L’omicidio di Amelia Acerbi Lepri: un mistero ancora senza risposta

di Francesca Nicolò

Il Castello Visconteo è un luogo che tutti, nella Valle del Seprio e non solo, conoscono.
Eppure, questa imponente ed elegante struttura nasconde un segreto oscuro ed atroce.
Una storia con tanti, ancora troppi, punti da chiarire.

Tutto accadde nel lontano 1953, durante la sera del 26 marzo, in una di quelle notti umide ed uggiose di inizio primavera.
La dolce e premurosa maestra Amelia Acerbi Lepri, nota in tutto il paese per la sua dolcezza, attenzione e devozione al lavoro, viene uccisa a colpi di martello in un piccolo appartamento ricavato dai locali del Castello Visconteo. Maniero testimone silenzioso di tante epoche passate e sicuramente di cosa accadde davvero in quei momenti.

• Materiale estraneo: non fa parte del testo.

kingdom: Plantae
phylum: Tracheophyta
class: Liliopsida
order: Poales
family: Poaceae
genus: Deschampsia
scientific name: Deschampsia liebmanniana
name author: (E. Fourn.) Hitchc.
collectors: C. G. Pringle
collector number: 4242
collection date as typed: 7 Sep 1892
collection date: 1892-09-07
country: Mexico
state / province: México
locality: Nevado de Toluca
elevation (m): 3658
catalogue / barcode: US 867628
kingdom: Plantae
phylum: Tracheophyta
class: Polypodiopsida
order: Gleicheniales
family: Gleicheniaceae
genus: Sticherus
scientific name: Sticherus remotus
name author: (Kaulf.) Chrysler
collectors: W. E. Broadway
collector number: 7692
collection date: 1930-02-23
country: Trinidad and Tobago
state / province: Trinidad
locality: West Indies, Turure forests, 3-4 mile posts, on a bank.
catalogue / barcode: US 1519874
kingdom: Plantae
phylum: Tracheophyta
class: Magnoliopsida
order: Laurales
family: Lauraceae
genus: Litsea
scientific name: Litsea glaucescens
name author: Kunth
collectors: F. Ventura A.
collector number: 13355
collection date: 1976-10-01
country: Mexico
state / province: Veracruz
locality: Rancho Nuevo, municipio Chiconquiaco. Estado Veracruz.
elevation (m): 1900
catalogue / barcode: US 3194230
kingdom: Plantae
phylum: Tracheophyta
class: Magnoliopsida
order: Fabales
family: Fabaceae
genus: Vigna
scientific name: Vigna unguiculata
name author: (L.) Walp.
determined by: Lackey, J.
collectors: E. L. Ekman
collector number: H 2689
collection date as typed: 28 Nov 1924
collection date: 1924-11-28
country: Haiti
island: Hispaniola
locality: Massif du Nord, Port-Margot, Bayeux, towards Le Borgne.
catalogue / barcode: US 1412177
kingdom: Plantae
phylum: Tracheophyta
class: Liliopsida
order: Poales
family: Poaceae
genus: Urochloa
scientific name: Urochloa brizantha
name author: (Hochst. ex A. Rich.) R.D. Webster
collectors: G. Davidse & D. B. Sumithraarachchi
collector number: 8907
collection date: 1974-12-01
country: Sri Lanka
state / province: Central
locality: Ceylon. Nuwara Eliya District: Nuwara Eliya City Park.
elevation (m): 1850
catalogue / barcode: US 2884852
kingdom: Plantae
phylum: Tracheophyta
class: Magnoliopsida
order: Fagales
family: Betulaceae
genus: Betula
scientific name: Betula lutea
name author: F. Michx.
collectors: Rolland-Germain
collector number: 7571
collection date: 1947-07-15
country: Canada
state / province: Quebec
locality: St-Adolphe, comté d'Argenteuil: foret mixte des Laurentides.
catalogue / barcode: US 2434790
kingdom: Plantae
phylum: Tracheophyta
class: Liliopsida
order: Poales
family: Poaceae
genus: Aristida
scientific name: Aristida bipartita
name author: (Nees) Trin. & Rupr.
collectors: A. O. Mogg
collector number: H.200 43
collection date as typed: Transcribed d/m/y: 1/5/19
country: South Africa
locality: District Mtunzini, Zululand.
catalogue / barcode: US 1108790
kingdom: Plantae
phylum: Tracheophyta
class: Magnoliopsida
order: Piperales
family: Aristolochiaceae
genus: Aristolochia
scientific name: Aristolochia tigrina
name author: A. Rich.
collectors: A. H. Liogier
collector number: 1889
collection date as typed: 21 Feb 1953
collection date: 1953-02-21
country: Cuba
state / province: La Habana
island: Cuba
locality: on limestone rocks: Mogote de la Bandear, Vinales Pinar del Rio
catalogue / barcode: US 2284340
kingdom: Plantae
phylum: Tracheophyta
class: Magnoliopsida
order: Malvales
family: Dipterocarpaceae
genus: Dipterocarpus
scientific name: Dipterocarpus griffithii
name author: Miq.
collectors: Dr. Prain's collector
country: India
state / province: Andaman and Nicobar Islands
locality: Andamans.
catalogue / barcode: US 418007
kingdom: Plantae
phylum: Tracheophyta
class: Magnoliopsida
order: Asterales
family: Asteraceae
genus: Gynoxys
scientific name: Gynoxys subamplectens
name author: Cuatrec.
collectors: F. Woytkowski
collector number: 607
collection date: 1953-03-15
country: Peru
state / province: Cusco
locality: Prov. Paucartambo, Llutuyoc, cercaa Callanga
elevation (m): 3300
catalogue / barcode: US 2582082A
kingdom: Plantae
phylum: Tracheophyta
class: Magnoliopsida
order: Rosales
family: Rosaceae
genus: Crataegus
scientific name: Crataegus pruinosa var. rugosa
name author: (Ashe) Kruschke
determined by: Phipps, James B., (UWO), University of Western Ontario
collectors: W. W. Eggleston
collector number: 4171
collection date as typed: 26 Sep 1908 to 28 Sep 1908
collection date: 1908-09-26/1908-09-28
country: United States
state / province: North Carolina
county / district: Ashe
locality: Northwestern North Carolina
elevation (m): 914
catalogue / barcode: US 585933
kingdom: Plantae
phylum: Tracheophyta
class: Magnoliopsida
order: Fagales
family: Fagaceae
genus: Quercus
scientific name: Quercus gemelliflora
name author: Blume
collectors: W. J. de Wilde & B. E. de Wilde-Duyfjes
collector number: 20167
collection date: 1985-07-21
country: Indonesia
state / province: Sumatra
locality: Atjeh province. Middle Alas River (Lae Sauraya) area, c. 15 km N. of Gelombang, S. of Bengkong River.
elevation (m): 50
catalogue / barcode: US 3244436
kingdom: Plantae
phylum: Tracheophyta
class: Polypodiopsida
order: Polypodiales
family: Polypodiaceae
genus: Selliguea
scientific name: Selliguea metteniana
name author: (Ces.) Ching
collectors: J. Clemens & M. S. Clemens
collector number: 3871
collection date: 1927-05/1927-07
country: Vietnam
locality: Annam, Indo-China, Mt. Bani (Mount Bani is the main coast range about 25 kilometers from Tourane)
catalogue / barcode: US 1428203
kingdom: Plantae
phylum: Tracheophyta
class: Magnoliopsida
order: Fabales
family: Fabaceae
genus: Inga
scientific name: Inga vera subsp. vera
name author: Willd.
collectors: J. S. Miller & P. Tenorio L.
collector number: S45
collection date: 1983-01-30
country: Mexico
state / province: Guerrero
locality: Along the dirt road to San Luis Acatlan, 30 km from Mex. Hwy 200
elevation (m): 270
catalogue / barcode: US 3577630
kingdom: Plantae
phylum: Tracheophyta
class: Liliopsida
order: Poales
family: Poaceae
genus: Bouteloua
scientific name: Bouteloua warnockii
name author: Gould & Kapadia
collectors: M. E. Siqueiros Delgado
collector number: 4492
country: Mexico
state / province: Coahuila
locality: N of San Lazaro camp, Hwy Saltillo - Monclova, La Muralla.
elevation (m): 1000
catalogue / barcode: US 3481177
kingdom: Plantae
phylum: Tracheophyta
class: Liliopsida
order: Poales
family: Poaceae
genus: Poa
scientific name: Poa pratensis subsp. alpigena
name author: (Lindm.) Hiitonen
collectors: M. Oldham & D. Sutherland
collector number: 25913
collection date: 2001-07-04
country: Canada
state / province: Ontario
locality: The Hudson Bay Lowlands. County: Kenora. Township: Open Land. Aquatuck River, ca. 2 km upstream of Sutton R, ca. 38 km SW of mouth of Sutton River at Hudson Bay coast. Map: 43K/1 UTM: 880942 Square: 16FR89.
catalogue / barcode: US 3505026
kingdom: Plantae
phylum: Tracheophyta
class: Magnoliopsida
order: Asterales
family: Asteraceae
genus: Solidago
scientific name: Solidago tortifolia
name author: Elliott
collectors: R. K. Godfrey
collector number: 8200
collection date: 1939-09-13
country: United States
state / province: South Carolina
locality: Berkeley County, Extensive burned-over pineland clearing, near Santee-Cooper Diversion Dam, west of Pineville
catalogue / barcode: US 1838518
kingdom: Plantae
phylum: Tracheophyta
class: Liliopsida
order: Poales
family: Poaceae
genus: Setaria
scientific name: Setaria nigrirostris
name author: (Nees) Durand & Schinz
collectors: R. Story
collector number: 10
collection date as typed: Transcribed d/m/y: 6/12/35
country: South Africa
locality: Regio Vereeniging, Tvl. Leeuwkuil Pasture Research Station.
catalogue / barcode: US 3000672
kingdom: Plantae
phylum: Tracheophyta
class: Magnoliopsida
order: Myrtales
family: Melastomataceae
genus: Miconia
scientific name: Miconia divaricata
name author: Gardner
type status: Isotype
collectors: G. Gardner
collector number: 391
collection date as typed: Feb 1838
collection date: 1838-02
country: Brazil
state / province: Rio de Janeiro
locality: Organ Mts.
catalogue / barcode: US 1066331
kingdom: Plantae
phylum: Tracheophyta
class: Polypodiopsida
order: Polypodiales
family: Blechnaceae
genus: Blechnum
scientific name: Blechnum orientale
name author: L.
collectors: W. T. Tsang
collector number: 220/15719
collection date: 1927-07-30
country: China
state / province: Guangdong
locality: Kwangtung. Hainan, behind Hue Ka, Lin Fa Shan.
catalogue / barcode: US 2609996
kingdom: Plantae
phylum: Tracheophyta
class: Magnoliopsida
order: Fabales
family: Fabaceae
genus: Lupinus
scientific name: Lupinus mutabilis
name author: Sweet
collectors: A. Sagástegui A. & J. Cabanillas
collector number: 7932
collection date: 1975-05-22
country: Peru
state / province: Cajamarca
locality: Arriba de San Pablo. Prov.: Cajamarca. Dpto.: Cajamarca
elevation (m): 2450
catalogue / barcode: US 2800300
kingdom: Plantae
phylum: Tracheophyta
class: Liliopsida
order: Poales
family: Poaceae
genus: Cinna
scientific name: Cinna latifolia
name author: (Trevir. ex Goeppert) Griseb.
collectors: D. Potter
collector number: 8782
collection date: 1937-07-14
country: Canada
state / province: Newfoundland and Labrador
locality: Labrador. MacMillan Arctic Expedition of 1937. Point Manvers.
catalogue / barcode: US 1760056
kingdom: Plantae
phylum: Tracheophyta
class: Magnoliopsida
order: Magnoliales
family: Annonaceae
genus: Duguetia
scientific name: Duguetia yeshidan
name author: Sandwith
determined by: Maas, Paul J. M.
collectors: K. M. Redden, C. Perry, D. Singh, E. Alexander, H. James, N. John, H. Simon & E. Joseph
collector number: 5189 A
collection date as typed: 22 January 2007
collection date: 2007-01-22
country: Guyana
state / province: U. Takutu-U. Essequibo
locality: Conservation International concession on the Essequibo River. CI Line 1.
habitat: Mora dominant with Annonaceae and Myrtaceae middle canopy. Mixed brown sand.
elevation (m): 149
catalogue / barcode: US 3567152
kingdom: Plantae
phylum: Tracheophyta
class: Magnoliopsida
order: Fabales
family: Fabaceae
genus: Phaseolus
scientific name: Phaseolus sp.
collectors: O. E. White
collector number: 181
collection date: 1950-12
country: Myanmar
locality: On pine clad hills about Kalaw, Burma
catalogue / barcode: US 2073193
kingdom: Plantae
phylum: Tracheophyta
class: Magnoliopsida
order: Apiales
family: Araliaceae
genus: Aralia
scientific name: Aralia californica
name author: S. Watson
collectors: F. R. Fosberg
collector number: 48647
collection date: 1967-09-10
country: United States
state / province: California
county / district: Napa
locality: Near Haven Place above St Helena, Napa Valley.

La vittima era una donna di 53 anni, nativa di Vergiate, caratterizzata da una vita riservata e tranquilla. L’omicidio gettò i paesani nello sconforto e nell’inquietudine: chi poteva aver compiuto un delitto tanto efferato nei confronti di una persona così benvoluta e stimata?
Non si trovavano tracce di un segreto scabroso, di un passato incerto o scomodo. Amelia era una donna limpida, semplice e devota al lavoro. Il corpo della poveretta venne scoperto da Attilio Ciprandi, un messo comunale, che gli era dirimpettaio.
L’uomo, rientrato tardi la sera dopo una serata al bar con gli amici, si insospettì nel vedere la luce dell’appartamento attiguo al suo accesa. Spinto dall’apprensione che potesse essere accaduto qualcosa, si avvicinò alla porta, notando che essa era aperta.
E, una volta entrato nell’appartamento, scoprì l’orrore.
Dai primi esami effettuati dalla polizia e dal medico legale, il rinomato professor Cavallazzi dell’Istituto di Medicina Legale di Milano, si scoprirono elementi anomali e dissonanti rispetto alle normali ed abitudinarie azioni della donna.

Essa era solita ritirarsi nella sua casa alle 21 per uscirvi solo il mattino successivo, pronta ad iniziare una nuova giornata di lavoro presso la scuola elementare del paese.
Durante le ore serali, la si poteva scorgere affacciarsi alla finestra in abbigliamento casalingo o in vestaglia.

Tuttavia, quel giorno venne rinvenuta vestita elegantemente: con una gonna a quadretti, una camicetta a maglia di lana nera e, come un indizio silenzioso, adornata da una bella spilla d’oro che sembrava presagire un appuntamento importante o galante.

Forse Amelia attendeva con ansia e trepidazione una persona a lei cara?
L’efferatezza dell’omicidio suggeriva dunque un movente rabbioso e di chiara matrice passionale?
I dubbi erano tantissimi, e persino i pochi indizi sembravano vertere in quella direzione. Nulla doveva essere trascurato.

Inoltre, il Castello si trovava in una posizione centrale: crocevia di strade ed attività commerciali anche aperte fino a tardi. L’assassino poteva essere una persona del luogo e conoscitore dei ritmi e delle abitudini sia della vittima e che dei paesani?
L’attenzione degli inquirenti si concentrò principalmente su due personaggi: Mario Bertocco e Carlo Amedeo Jucker.

Personaggi assolutamente differenti per professione, estrazione sociale e attitudini.
Il primo, giovane di 25 anni, originario del Veneto, era in città in attesa di emigrare in Francia e considerato uomo non indifferente al fascino femminile. Venne scartato in quanto, per l’età, poteva essere figlio della vittima e quest’ultima non era una persona da incontri occasionali o avventure galanti con ragazzi avvenenti.

Carlo Amedeo Jucker apparteneva ad una importante famiglia di origine svizzera e viveva in una villa vicino al castello dedicando alla pittura ogni momento. Essendo sordo, conduceva una vita tranquilla e quasi monacale, tuttavia, il suo carattere scontroso causava non poche dicerie.

Si vociferava fosse persino manesco, tanto da far scappare diversi membri della servitù. All’epoca dei fatti aveva circa 60 anni. Tuttavia, anche l’artista venne escluso dalle indagini perché i domestici del facoltoso uomo testimoniarono che tra la maestra e il signor Jucker non ci fu nessun incontro.
Di fatto, l’omicidio di Amelia Acerbi Lepri rimane ancora oggi un mistero.

Non si sa se il misterioso assassino avrà mai un nome, ma questo cold case sarà sempre vivo nella memoria della Valle. Una ferita profonda rimasta senza giustizia.